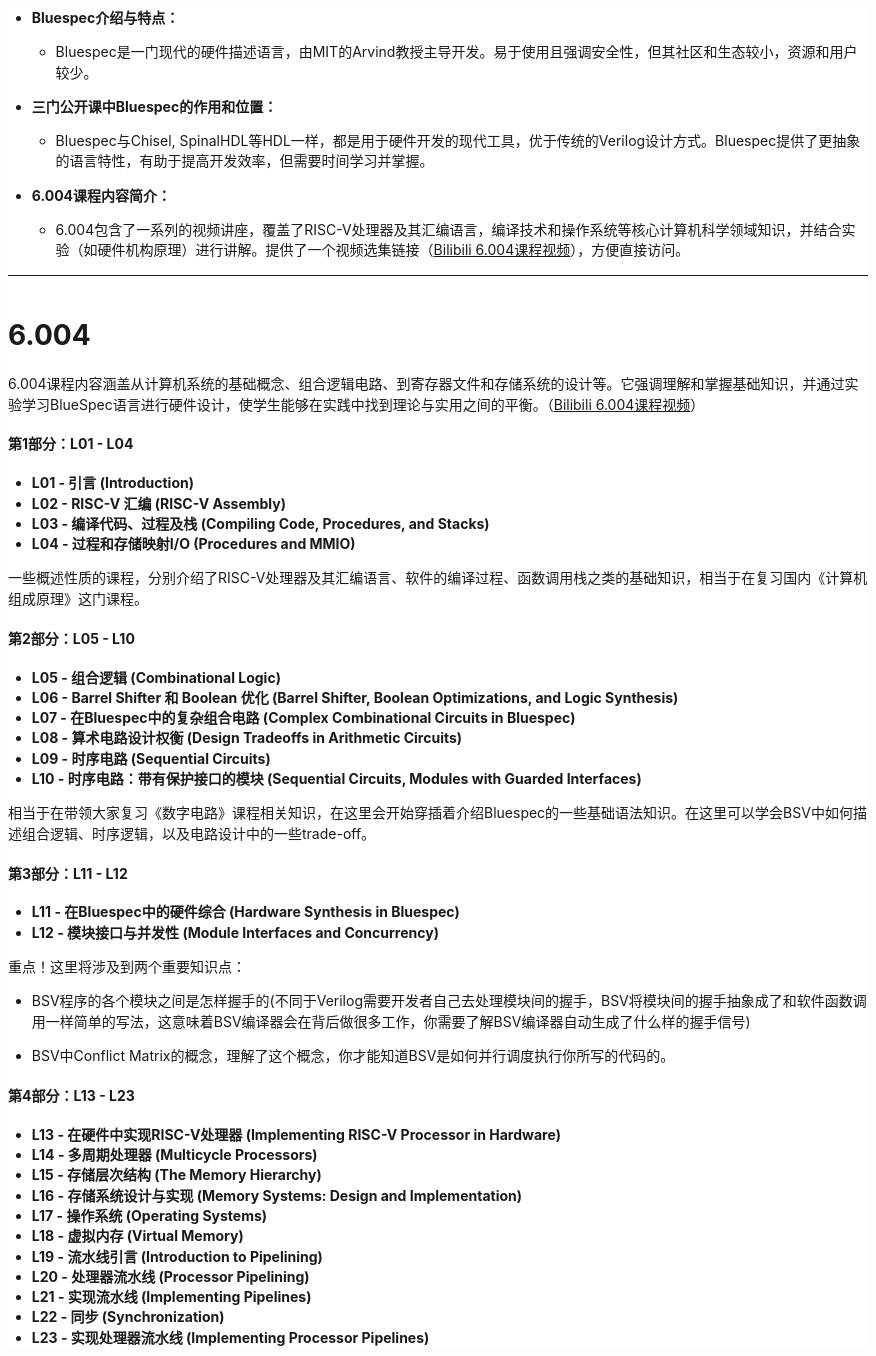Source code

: 
- **Bluespec介绍与特点：**
  - Bluespec是一门现代的硬件描述语言，由MIT的Arvind教授主导开发。易于使用且强调安全性，但其社区和生态较小，资源和用户较少。

- **三门公开课中Bluespec的作用和位置：**
  - Bluespec与Chisel, SpinalHDL等HDL一样，都是用于硬件开发的现代工具，优于传统的Verilog设计方式。Bluespec提供了更抽象的语言特性，有助于提高开发效率，但需要时间学习并掌握。

- **6.004课程内容简介：**
  - 6.004包含了一系列的视频讲座，覆盖了RISC-V处理器及其汇编语言，编译技术和操作系统等核心计算机科学领域知识，并结合实验（如硬件机构原理）进行讲解。提供了一个视频选集链接（[Bilibili 6.004课程视频](https://www.bilibili.com/video/BV197411s736)），方便直接访问。

---

# 6.004

6.004课程内容涵盖从计算机系统的基础概念、组合逻辑电路、到寄存器文件和存储系统的设计等。它强调理解和掌握基础知识，并通过实验学习BlueSpec语言进行硬件设计，使学生能够在实践中找到理论与实用之间的平衡。（[Bilibili 6.004课程视频](https://www.bilibili.com/video/BV197411s736)）

#### 第1部分：L01 - L04

- **L01 - 引言 (Introduction)**
- **L02 - RISC-V 汇编 (RISC-V Assembly)**
- **L03 - 编译代码、过程及栈 (Compiling Code, Procedures, and Stacks)**
- **L04 - 过程和存储映射I/O (Procedures and MMIO)**

一些概述性质的课程，分别介绍了RISC-V处理器及其汇编语言、软件的编译过程、函数调用栈之类的基础知识，相当于在复习国内《计算机组成原理》这门课程。

#### 第2部分：L05 - L10

- **L05 - 组合逻辑 (Combinational Logic)**
- **L06 - Barrel Shifter 和 Boolean 优化 (Barrel Shifter, Boolean Optimizations, and Logic Synthesis)**
- **L07 - 在Bluespec中的复杂组合电路 (Complex Combinational Circuits in Bluespec)**
- **L08 - 算术电路设计权衡 (Design Tradeoffs in Arithmetic Circuits)**
- **L09 - 时序电路 (Sequential Circuits)**
- **L10 - 时序电路：带有保护接口的模块 (Sequential Circuits, Modules with Guarded Interfaces)**

相当于在带领大家复习《数字电路》课程相关知识，在这里会开始穿插着介绍Bluespec的一些基础语法知识。在这里可以学会BSV中如何描述组合逻辑、时序逻辑，以及电路设计中的一些trade-off。

#### 第3部分：L11 - L12

- **L11 - 在Bluespec中的硬件综合 (Hardware Synthesis in Bluespec)**
- **L12 - 模块接口与并发性 (Module Interfaces and Concurrency)**

重点！这里将涉及到两个重要知识点：

- BSV程序的各个模块之间是怎样握手的(不同于Verilog需要开发者自己去处理模块间的握手，BSV将模块间的握手抽象成了和软件函数调用一样简单的写法，这意味着BSV编译器会在背后做很多工作，你需要了解BSV编译器自动生成了什么样的握手信号)

- BSV中Conflict Matrix的概念，理解了这个概念，你才能知道BSV是如何并行调度执行你所写的代码的。

#### 第4部分：L13 - L23

- **L13 - 在硬件中实现RISC-V处理器 (Implementing RISC-V Processor in Hardware)**
- **L14 - 多周期处理器 (Multicycle Processors)**
- **L15 - 存储层次结构 (The Memory Hierarchy)**
- **L16 - 存储系统设计与实现 (Memory Systems: Design and Implementation)**
- **L17 - 操作系统 (Operating Systems)**
- **L18 - 虚拟内存 (Virtual Memory)**
- **L19 - 流水线引言 (Introduction to Pipelining)**
- **L20 - 处理器流水线 (Processor Pipelining)**
- **L21 - 实现流水线 (Implementing Pipelines)**
- **L22 - 同步 (Synchronization)**
- **L23 - 实现处理器流水线 (Implementing Processor Pipelines)**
* * * * * * *
* **Instruction**:
Copy word for word the stretch of rows from the very start through the line containing "#### 第1部分：L01 - L04", both ends included, and leave the pictures out.

* **Response**:
Source code

: 
- **Bluespec介绍与特点：**
  - Bluespec是一门现代的硬件描述语言，由MIT的Arvind教授主导开发。易于使用且强调安全性，但其社区和生态较小，资源和用户较少。

- **三门公开课中Bluespec的作用和位置：**
  - Bluespec与Chisel, SpinalHDL等HDL一样，都是用于硬件开发的现代工具，优于传统的Verilog设计方式。Bluespec提供了更抽象的语言特性，有助于提高开发效率，但需要时间学习并掌握。

- **6.004课程内容简介：**
  - 6.004包含了一系列的视频讲座，覆盖了RISC-V处理器及其汇编语言，编译技术和操作系统等核心计算机科学领域知识，并结合实验（如硬件机构原理）进行讲解。提供了一个视频选集链接（[Bilibili 6.004课程视频](https://www.bilibili.com/video/BV197411s736)），方便直接访问。

---

# 6.004

6.004课程内容涵盖从计算机系统的基础概念、组合逻辑电路、到寄存器文件和存储系统的设计等。它强调理解和掌握基础知识，并通过实验学习BlueSpec语言进行硬件设计，使学生能够在实践中找到理论与实用之间的平衡。（[Bilibili 6.004课程视频](https://www.bilibili.com/video/BV197411s736)）

#### 第1部分：L01 - L04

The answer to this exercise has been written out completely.